In diesem Monat hat die Regierung eine Abgabe von 25 % auf monatliche Ausgaben von über 300 US-Dollar für Auslandsreisen, Waren in Fremdwährung und Luxusgüter hinzugefügt, zusätzlich zu einem bestehenden Satz von 45 % und 30 % Steuern. Der Zeitpunkt des Umzugs vor der Fußballweltmeisterschaft im nächsten Monat führte dazu, dass er als „Katar“-Rate bezeichnet wurde.

„Das hat das Reisen in der Landeswährung eindeutig teurer gemacht“, sagte Federico Rossi, Inhaber eines Reisebüros in der Stadt, und fügte hinzu, dass einige Leute ihre Reisen deshalb aufgeben würden.

Aldo Abram, Geschäftsführer der Beratungsgesellschaft Fundación Libertad y Progreso, sagte, Maßnahmen, um den Peso „künstlich billig“ zu halten, seien nicht nachhaltig und würden die Inflation anheizen.
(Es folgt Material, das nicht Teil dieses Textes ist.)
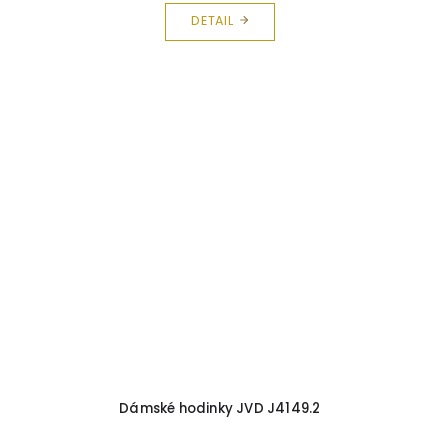
DETAIL
Dámské hodinky JVD J4149.2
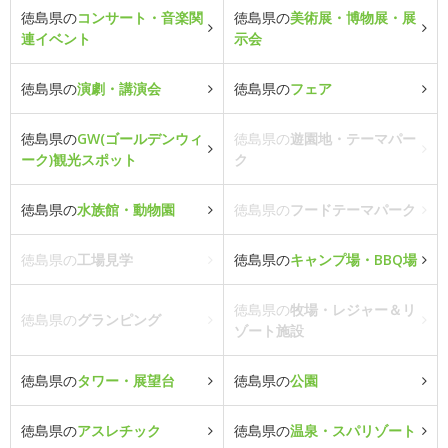
徳島県の
コンサート・音楽関
徳島県の
美術展・博物展・展
連イベント
示会
徳島県の
演劇・講演会
徳島県の
フェア
徳島県の
GW(ゴールデンウィ
徳島県の
遊園地・テーマパー
ーク)観光スポット
ク
徳島県の
水族館・動物園
徳島県の
フードテーマパーク
徳島県の
工場見学
徳島県の
キャンプ場・BBQ場
徳島県の
牧場・レジャー＆リ
徳島県の
グランピング
ゾート施設
徳島県の
タワー・展望台
徳島県の
公園
徳島県の
アスレチック
徳島県の
温泉・スパリゾート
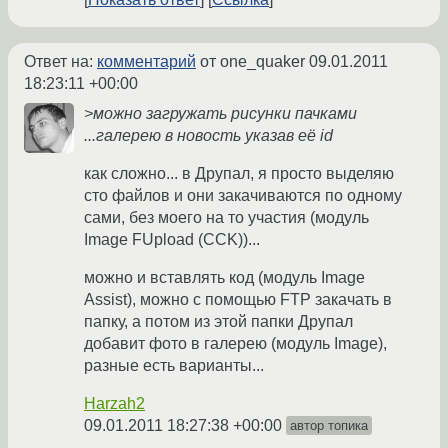
Ответ на:
комментарий
от one_quaker
09.01.2011
18:23:11 +00:00
>можно загружать рисунки пачками
...галерею в новость указав её id
как сложно... в Друпал, я просто выделяю
сто файлов и они закачиваются по одному
сами, без моего на то участия (модуль
Image FUpload (CCK))...
можно и вставлять код (модуль Image
Assist), можно с помощью FTP закачать в
папку, а потом из этой папки Друпал
добавит фото в галерею (модуль Image),
разные есть варианты...
Harzah2
09.01.2011 18:27:38 +00:00
автор топика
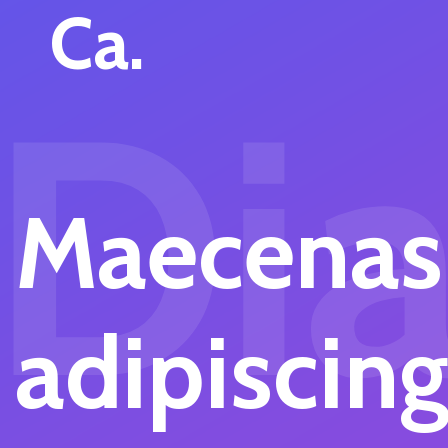
Ca.
Di
Maecenas
adipiscin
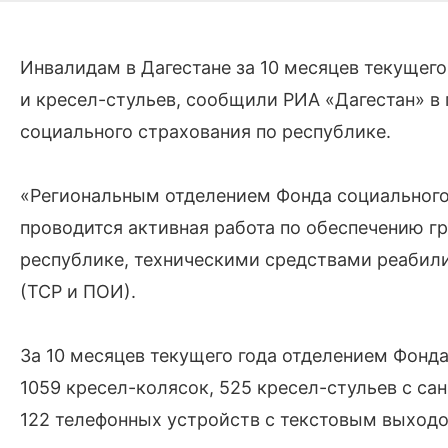
Инвалидам в Дагестане за 10 месяцев текущего
и кресел-стульев, сообщили РИА «Дагестан» в
социального страхования по республике.
«Региональным отделением Фонда социального
проводится активная работа по обеспечению г
республике, техническими средствами реабил
(ТСР и ПОИ).
За 10 месяцев текущего года отделением Фонд
1059 кресел-колясок, 525 кресел-стульев с са
122 телефонных устройств с текстовым выходо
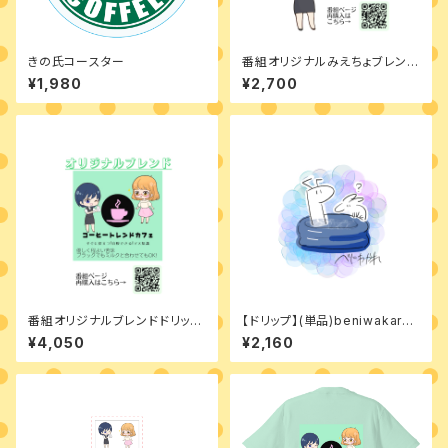
きの氏コースター
番組オリジナルみえちょブレンド
ドリップバッグ10個入り
¥1,980
¥2,700
番組オリジナルブレンドドリップ
【ドリップ】(単品)beniwakare
バッグ3種×5個(15個入り)
ブレンド5個入
¥4,050
¥2,160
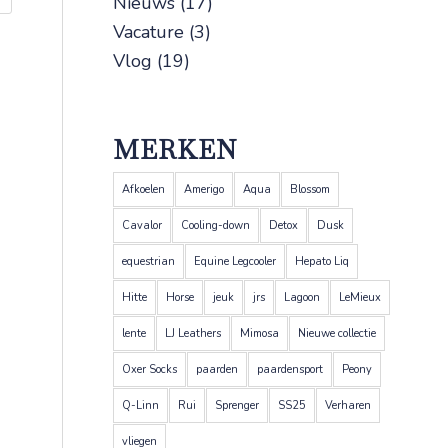
Nieuws
(17)
Vacature
(3)
Vlog
(19)
MERKEN
Afkoelen
Amerigo
Aqua
Blossom
Cavalor
Cooling-down
Detox
Dusk
equestrian
Equine Legcooler
Hepato Liq
Hitte
Horse
jeuk
jrs
Lagoon
LeMieux
lente
LJ Leathers
Mimosa
Nieuwe collectie
Oxer Socks
paarden
paardensport
Peony
Q-Linn
Rui
Sprenger
SS25
Verharen
vliegen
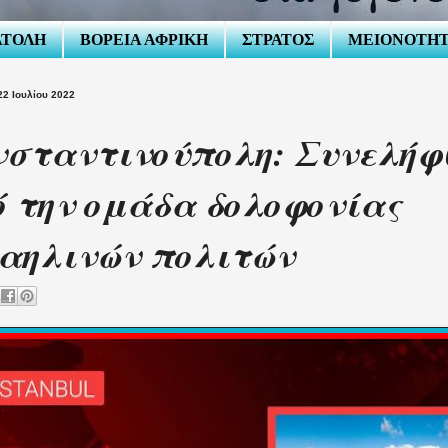
ΑΤΟΛΗ
ΒΟΡΕΙΑ ΑΦΡΙΚΗ
ΣΤΡΑΤΟΣ
ΜΕΙΟΝΟΤΗ
2 Ιουλίου 2022
σταντινούπολη: Συνελήφ
 την ομάδα δολοφονίας
αηλινών πολιτών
„Wir kennen die Kosten für die Einführung dieser Kontrollen im Laufe der Zeit: Sie enden immer in einer sehr tiefen Krise“, sagte er.

Pedro Cristino, ein Großvater in Buenos Aires, war stoisch. Er machte die seit Jahrzehnten anhaltend hohe Verschuldung dafür verantwortlich, dass die derzeitige Mitte-Links-Regierung in die Klemme geriet.

„Die Regierung sucht nach vielen Wegen, um die Dinge zu lösen, einige sind gesund, andere sind falsch“, sagte er. “Ich weiß nur, dass ich jetzt nicht versuchen möchte, zu regieren.”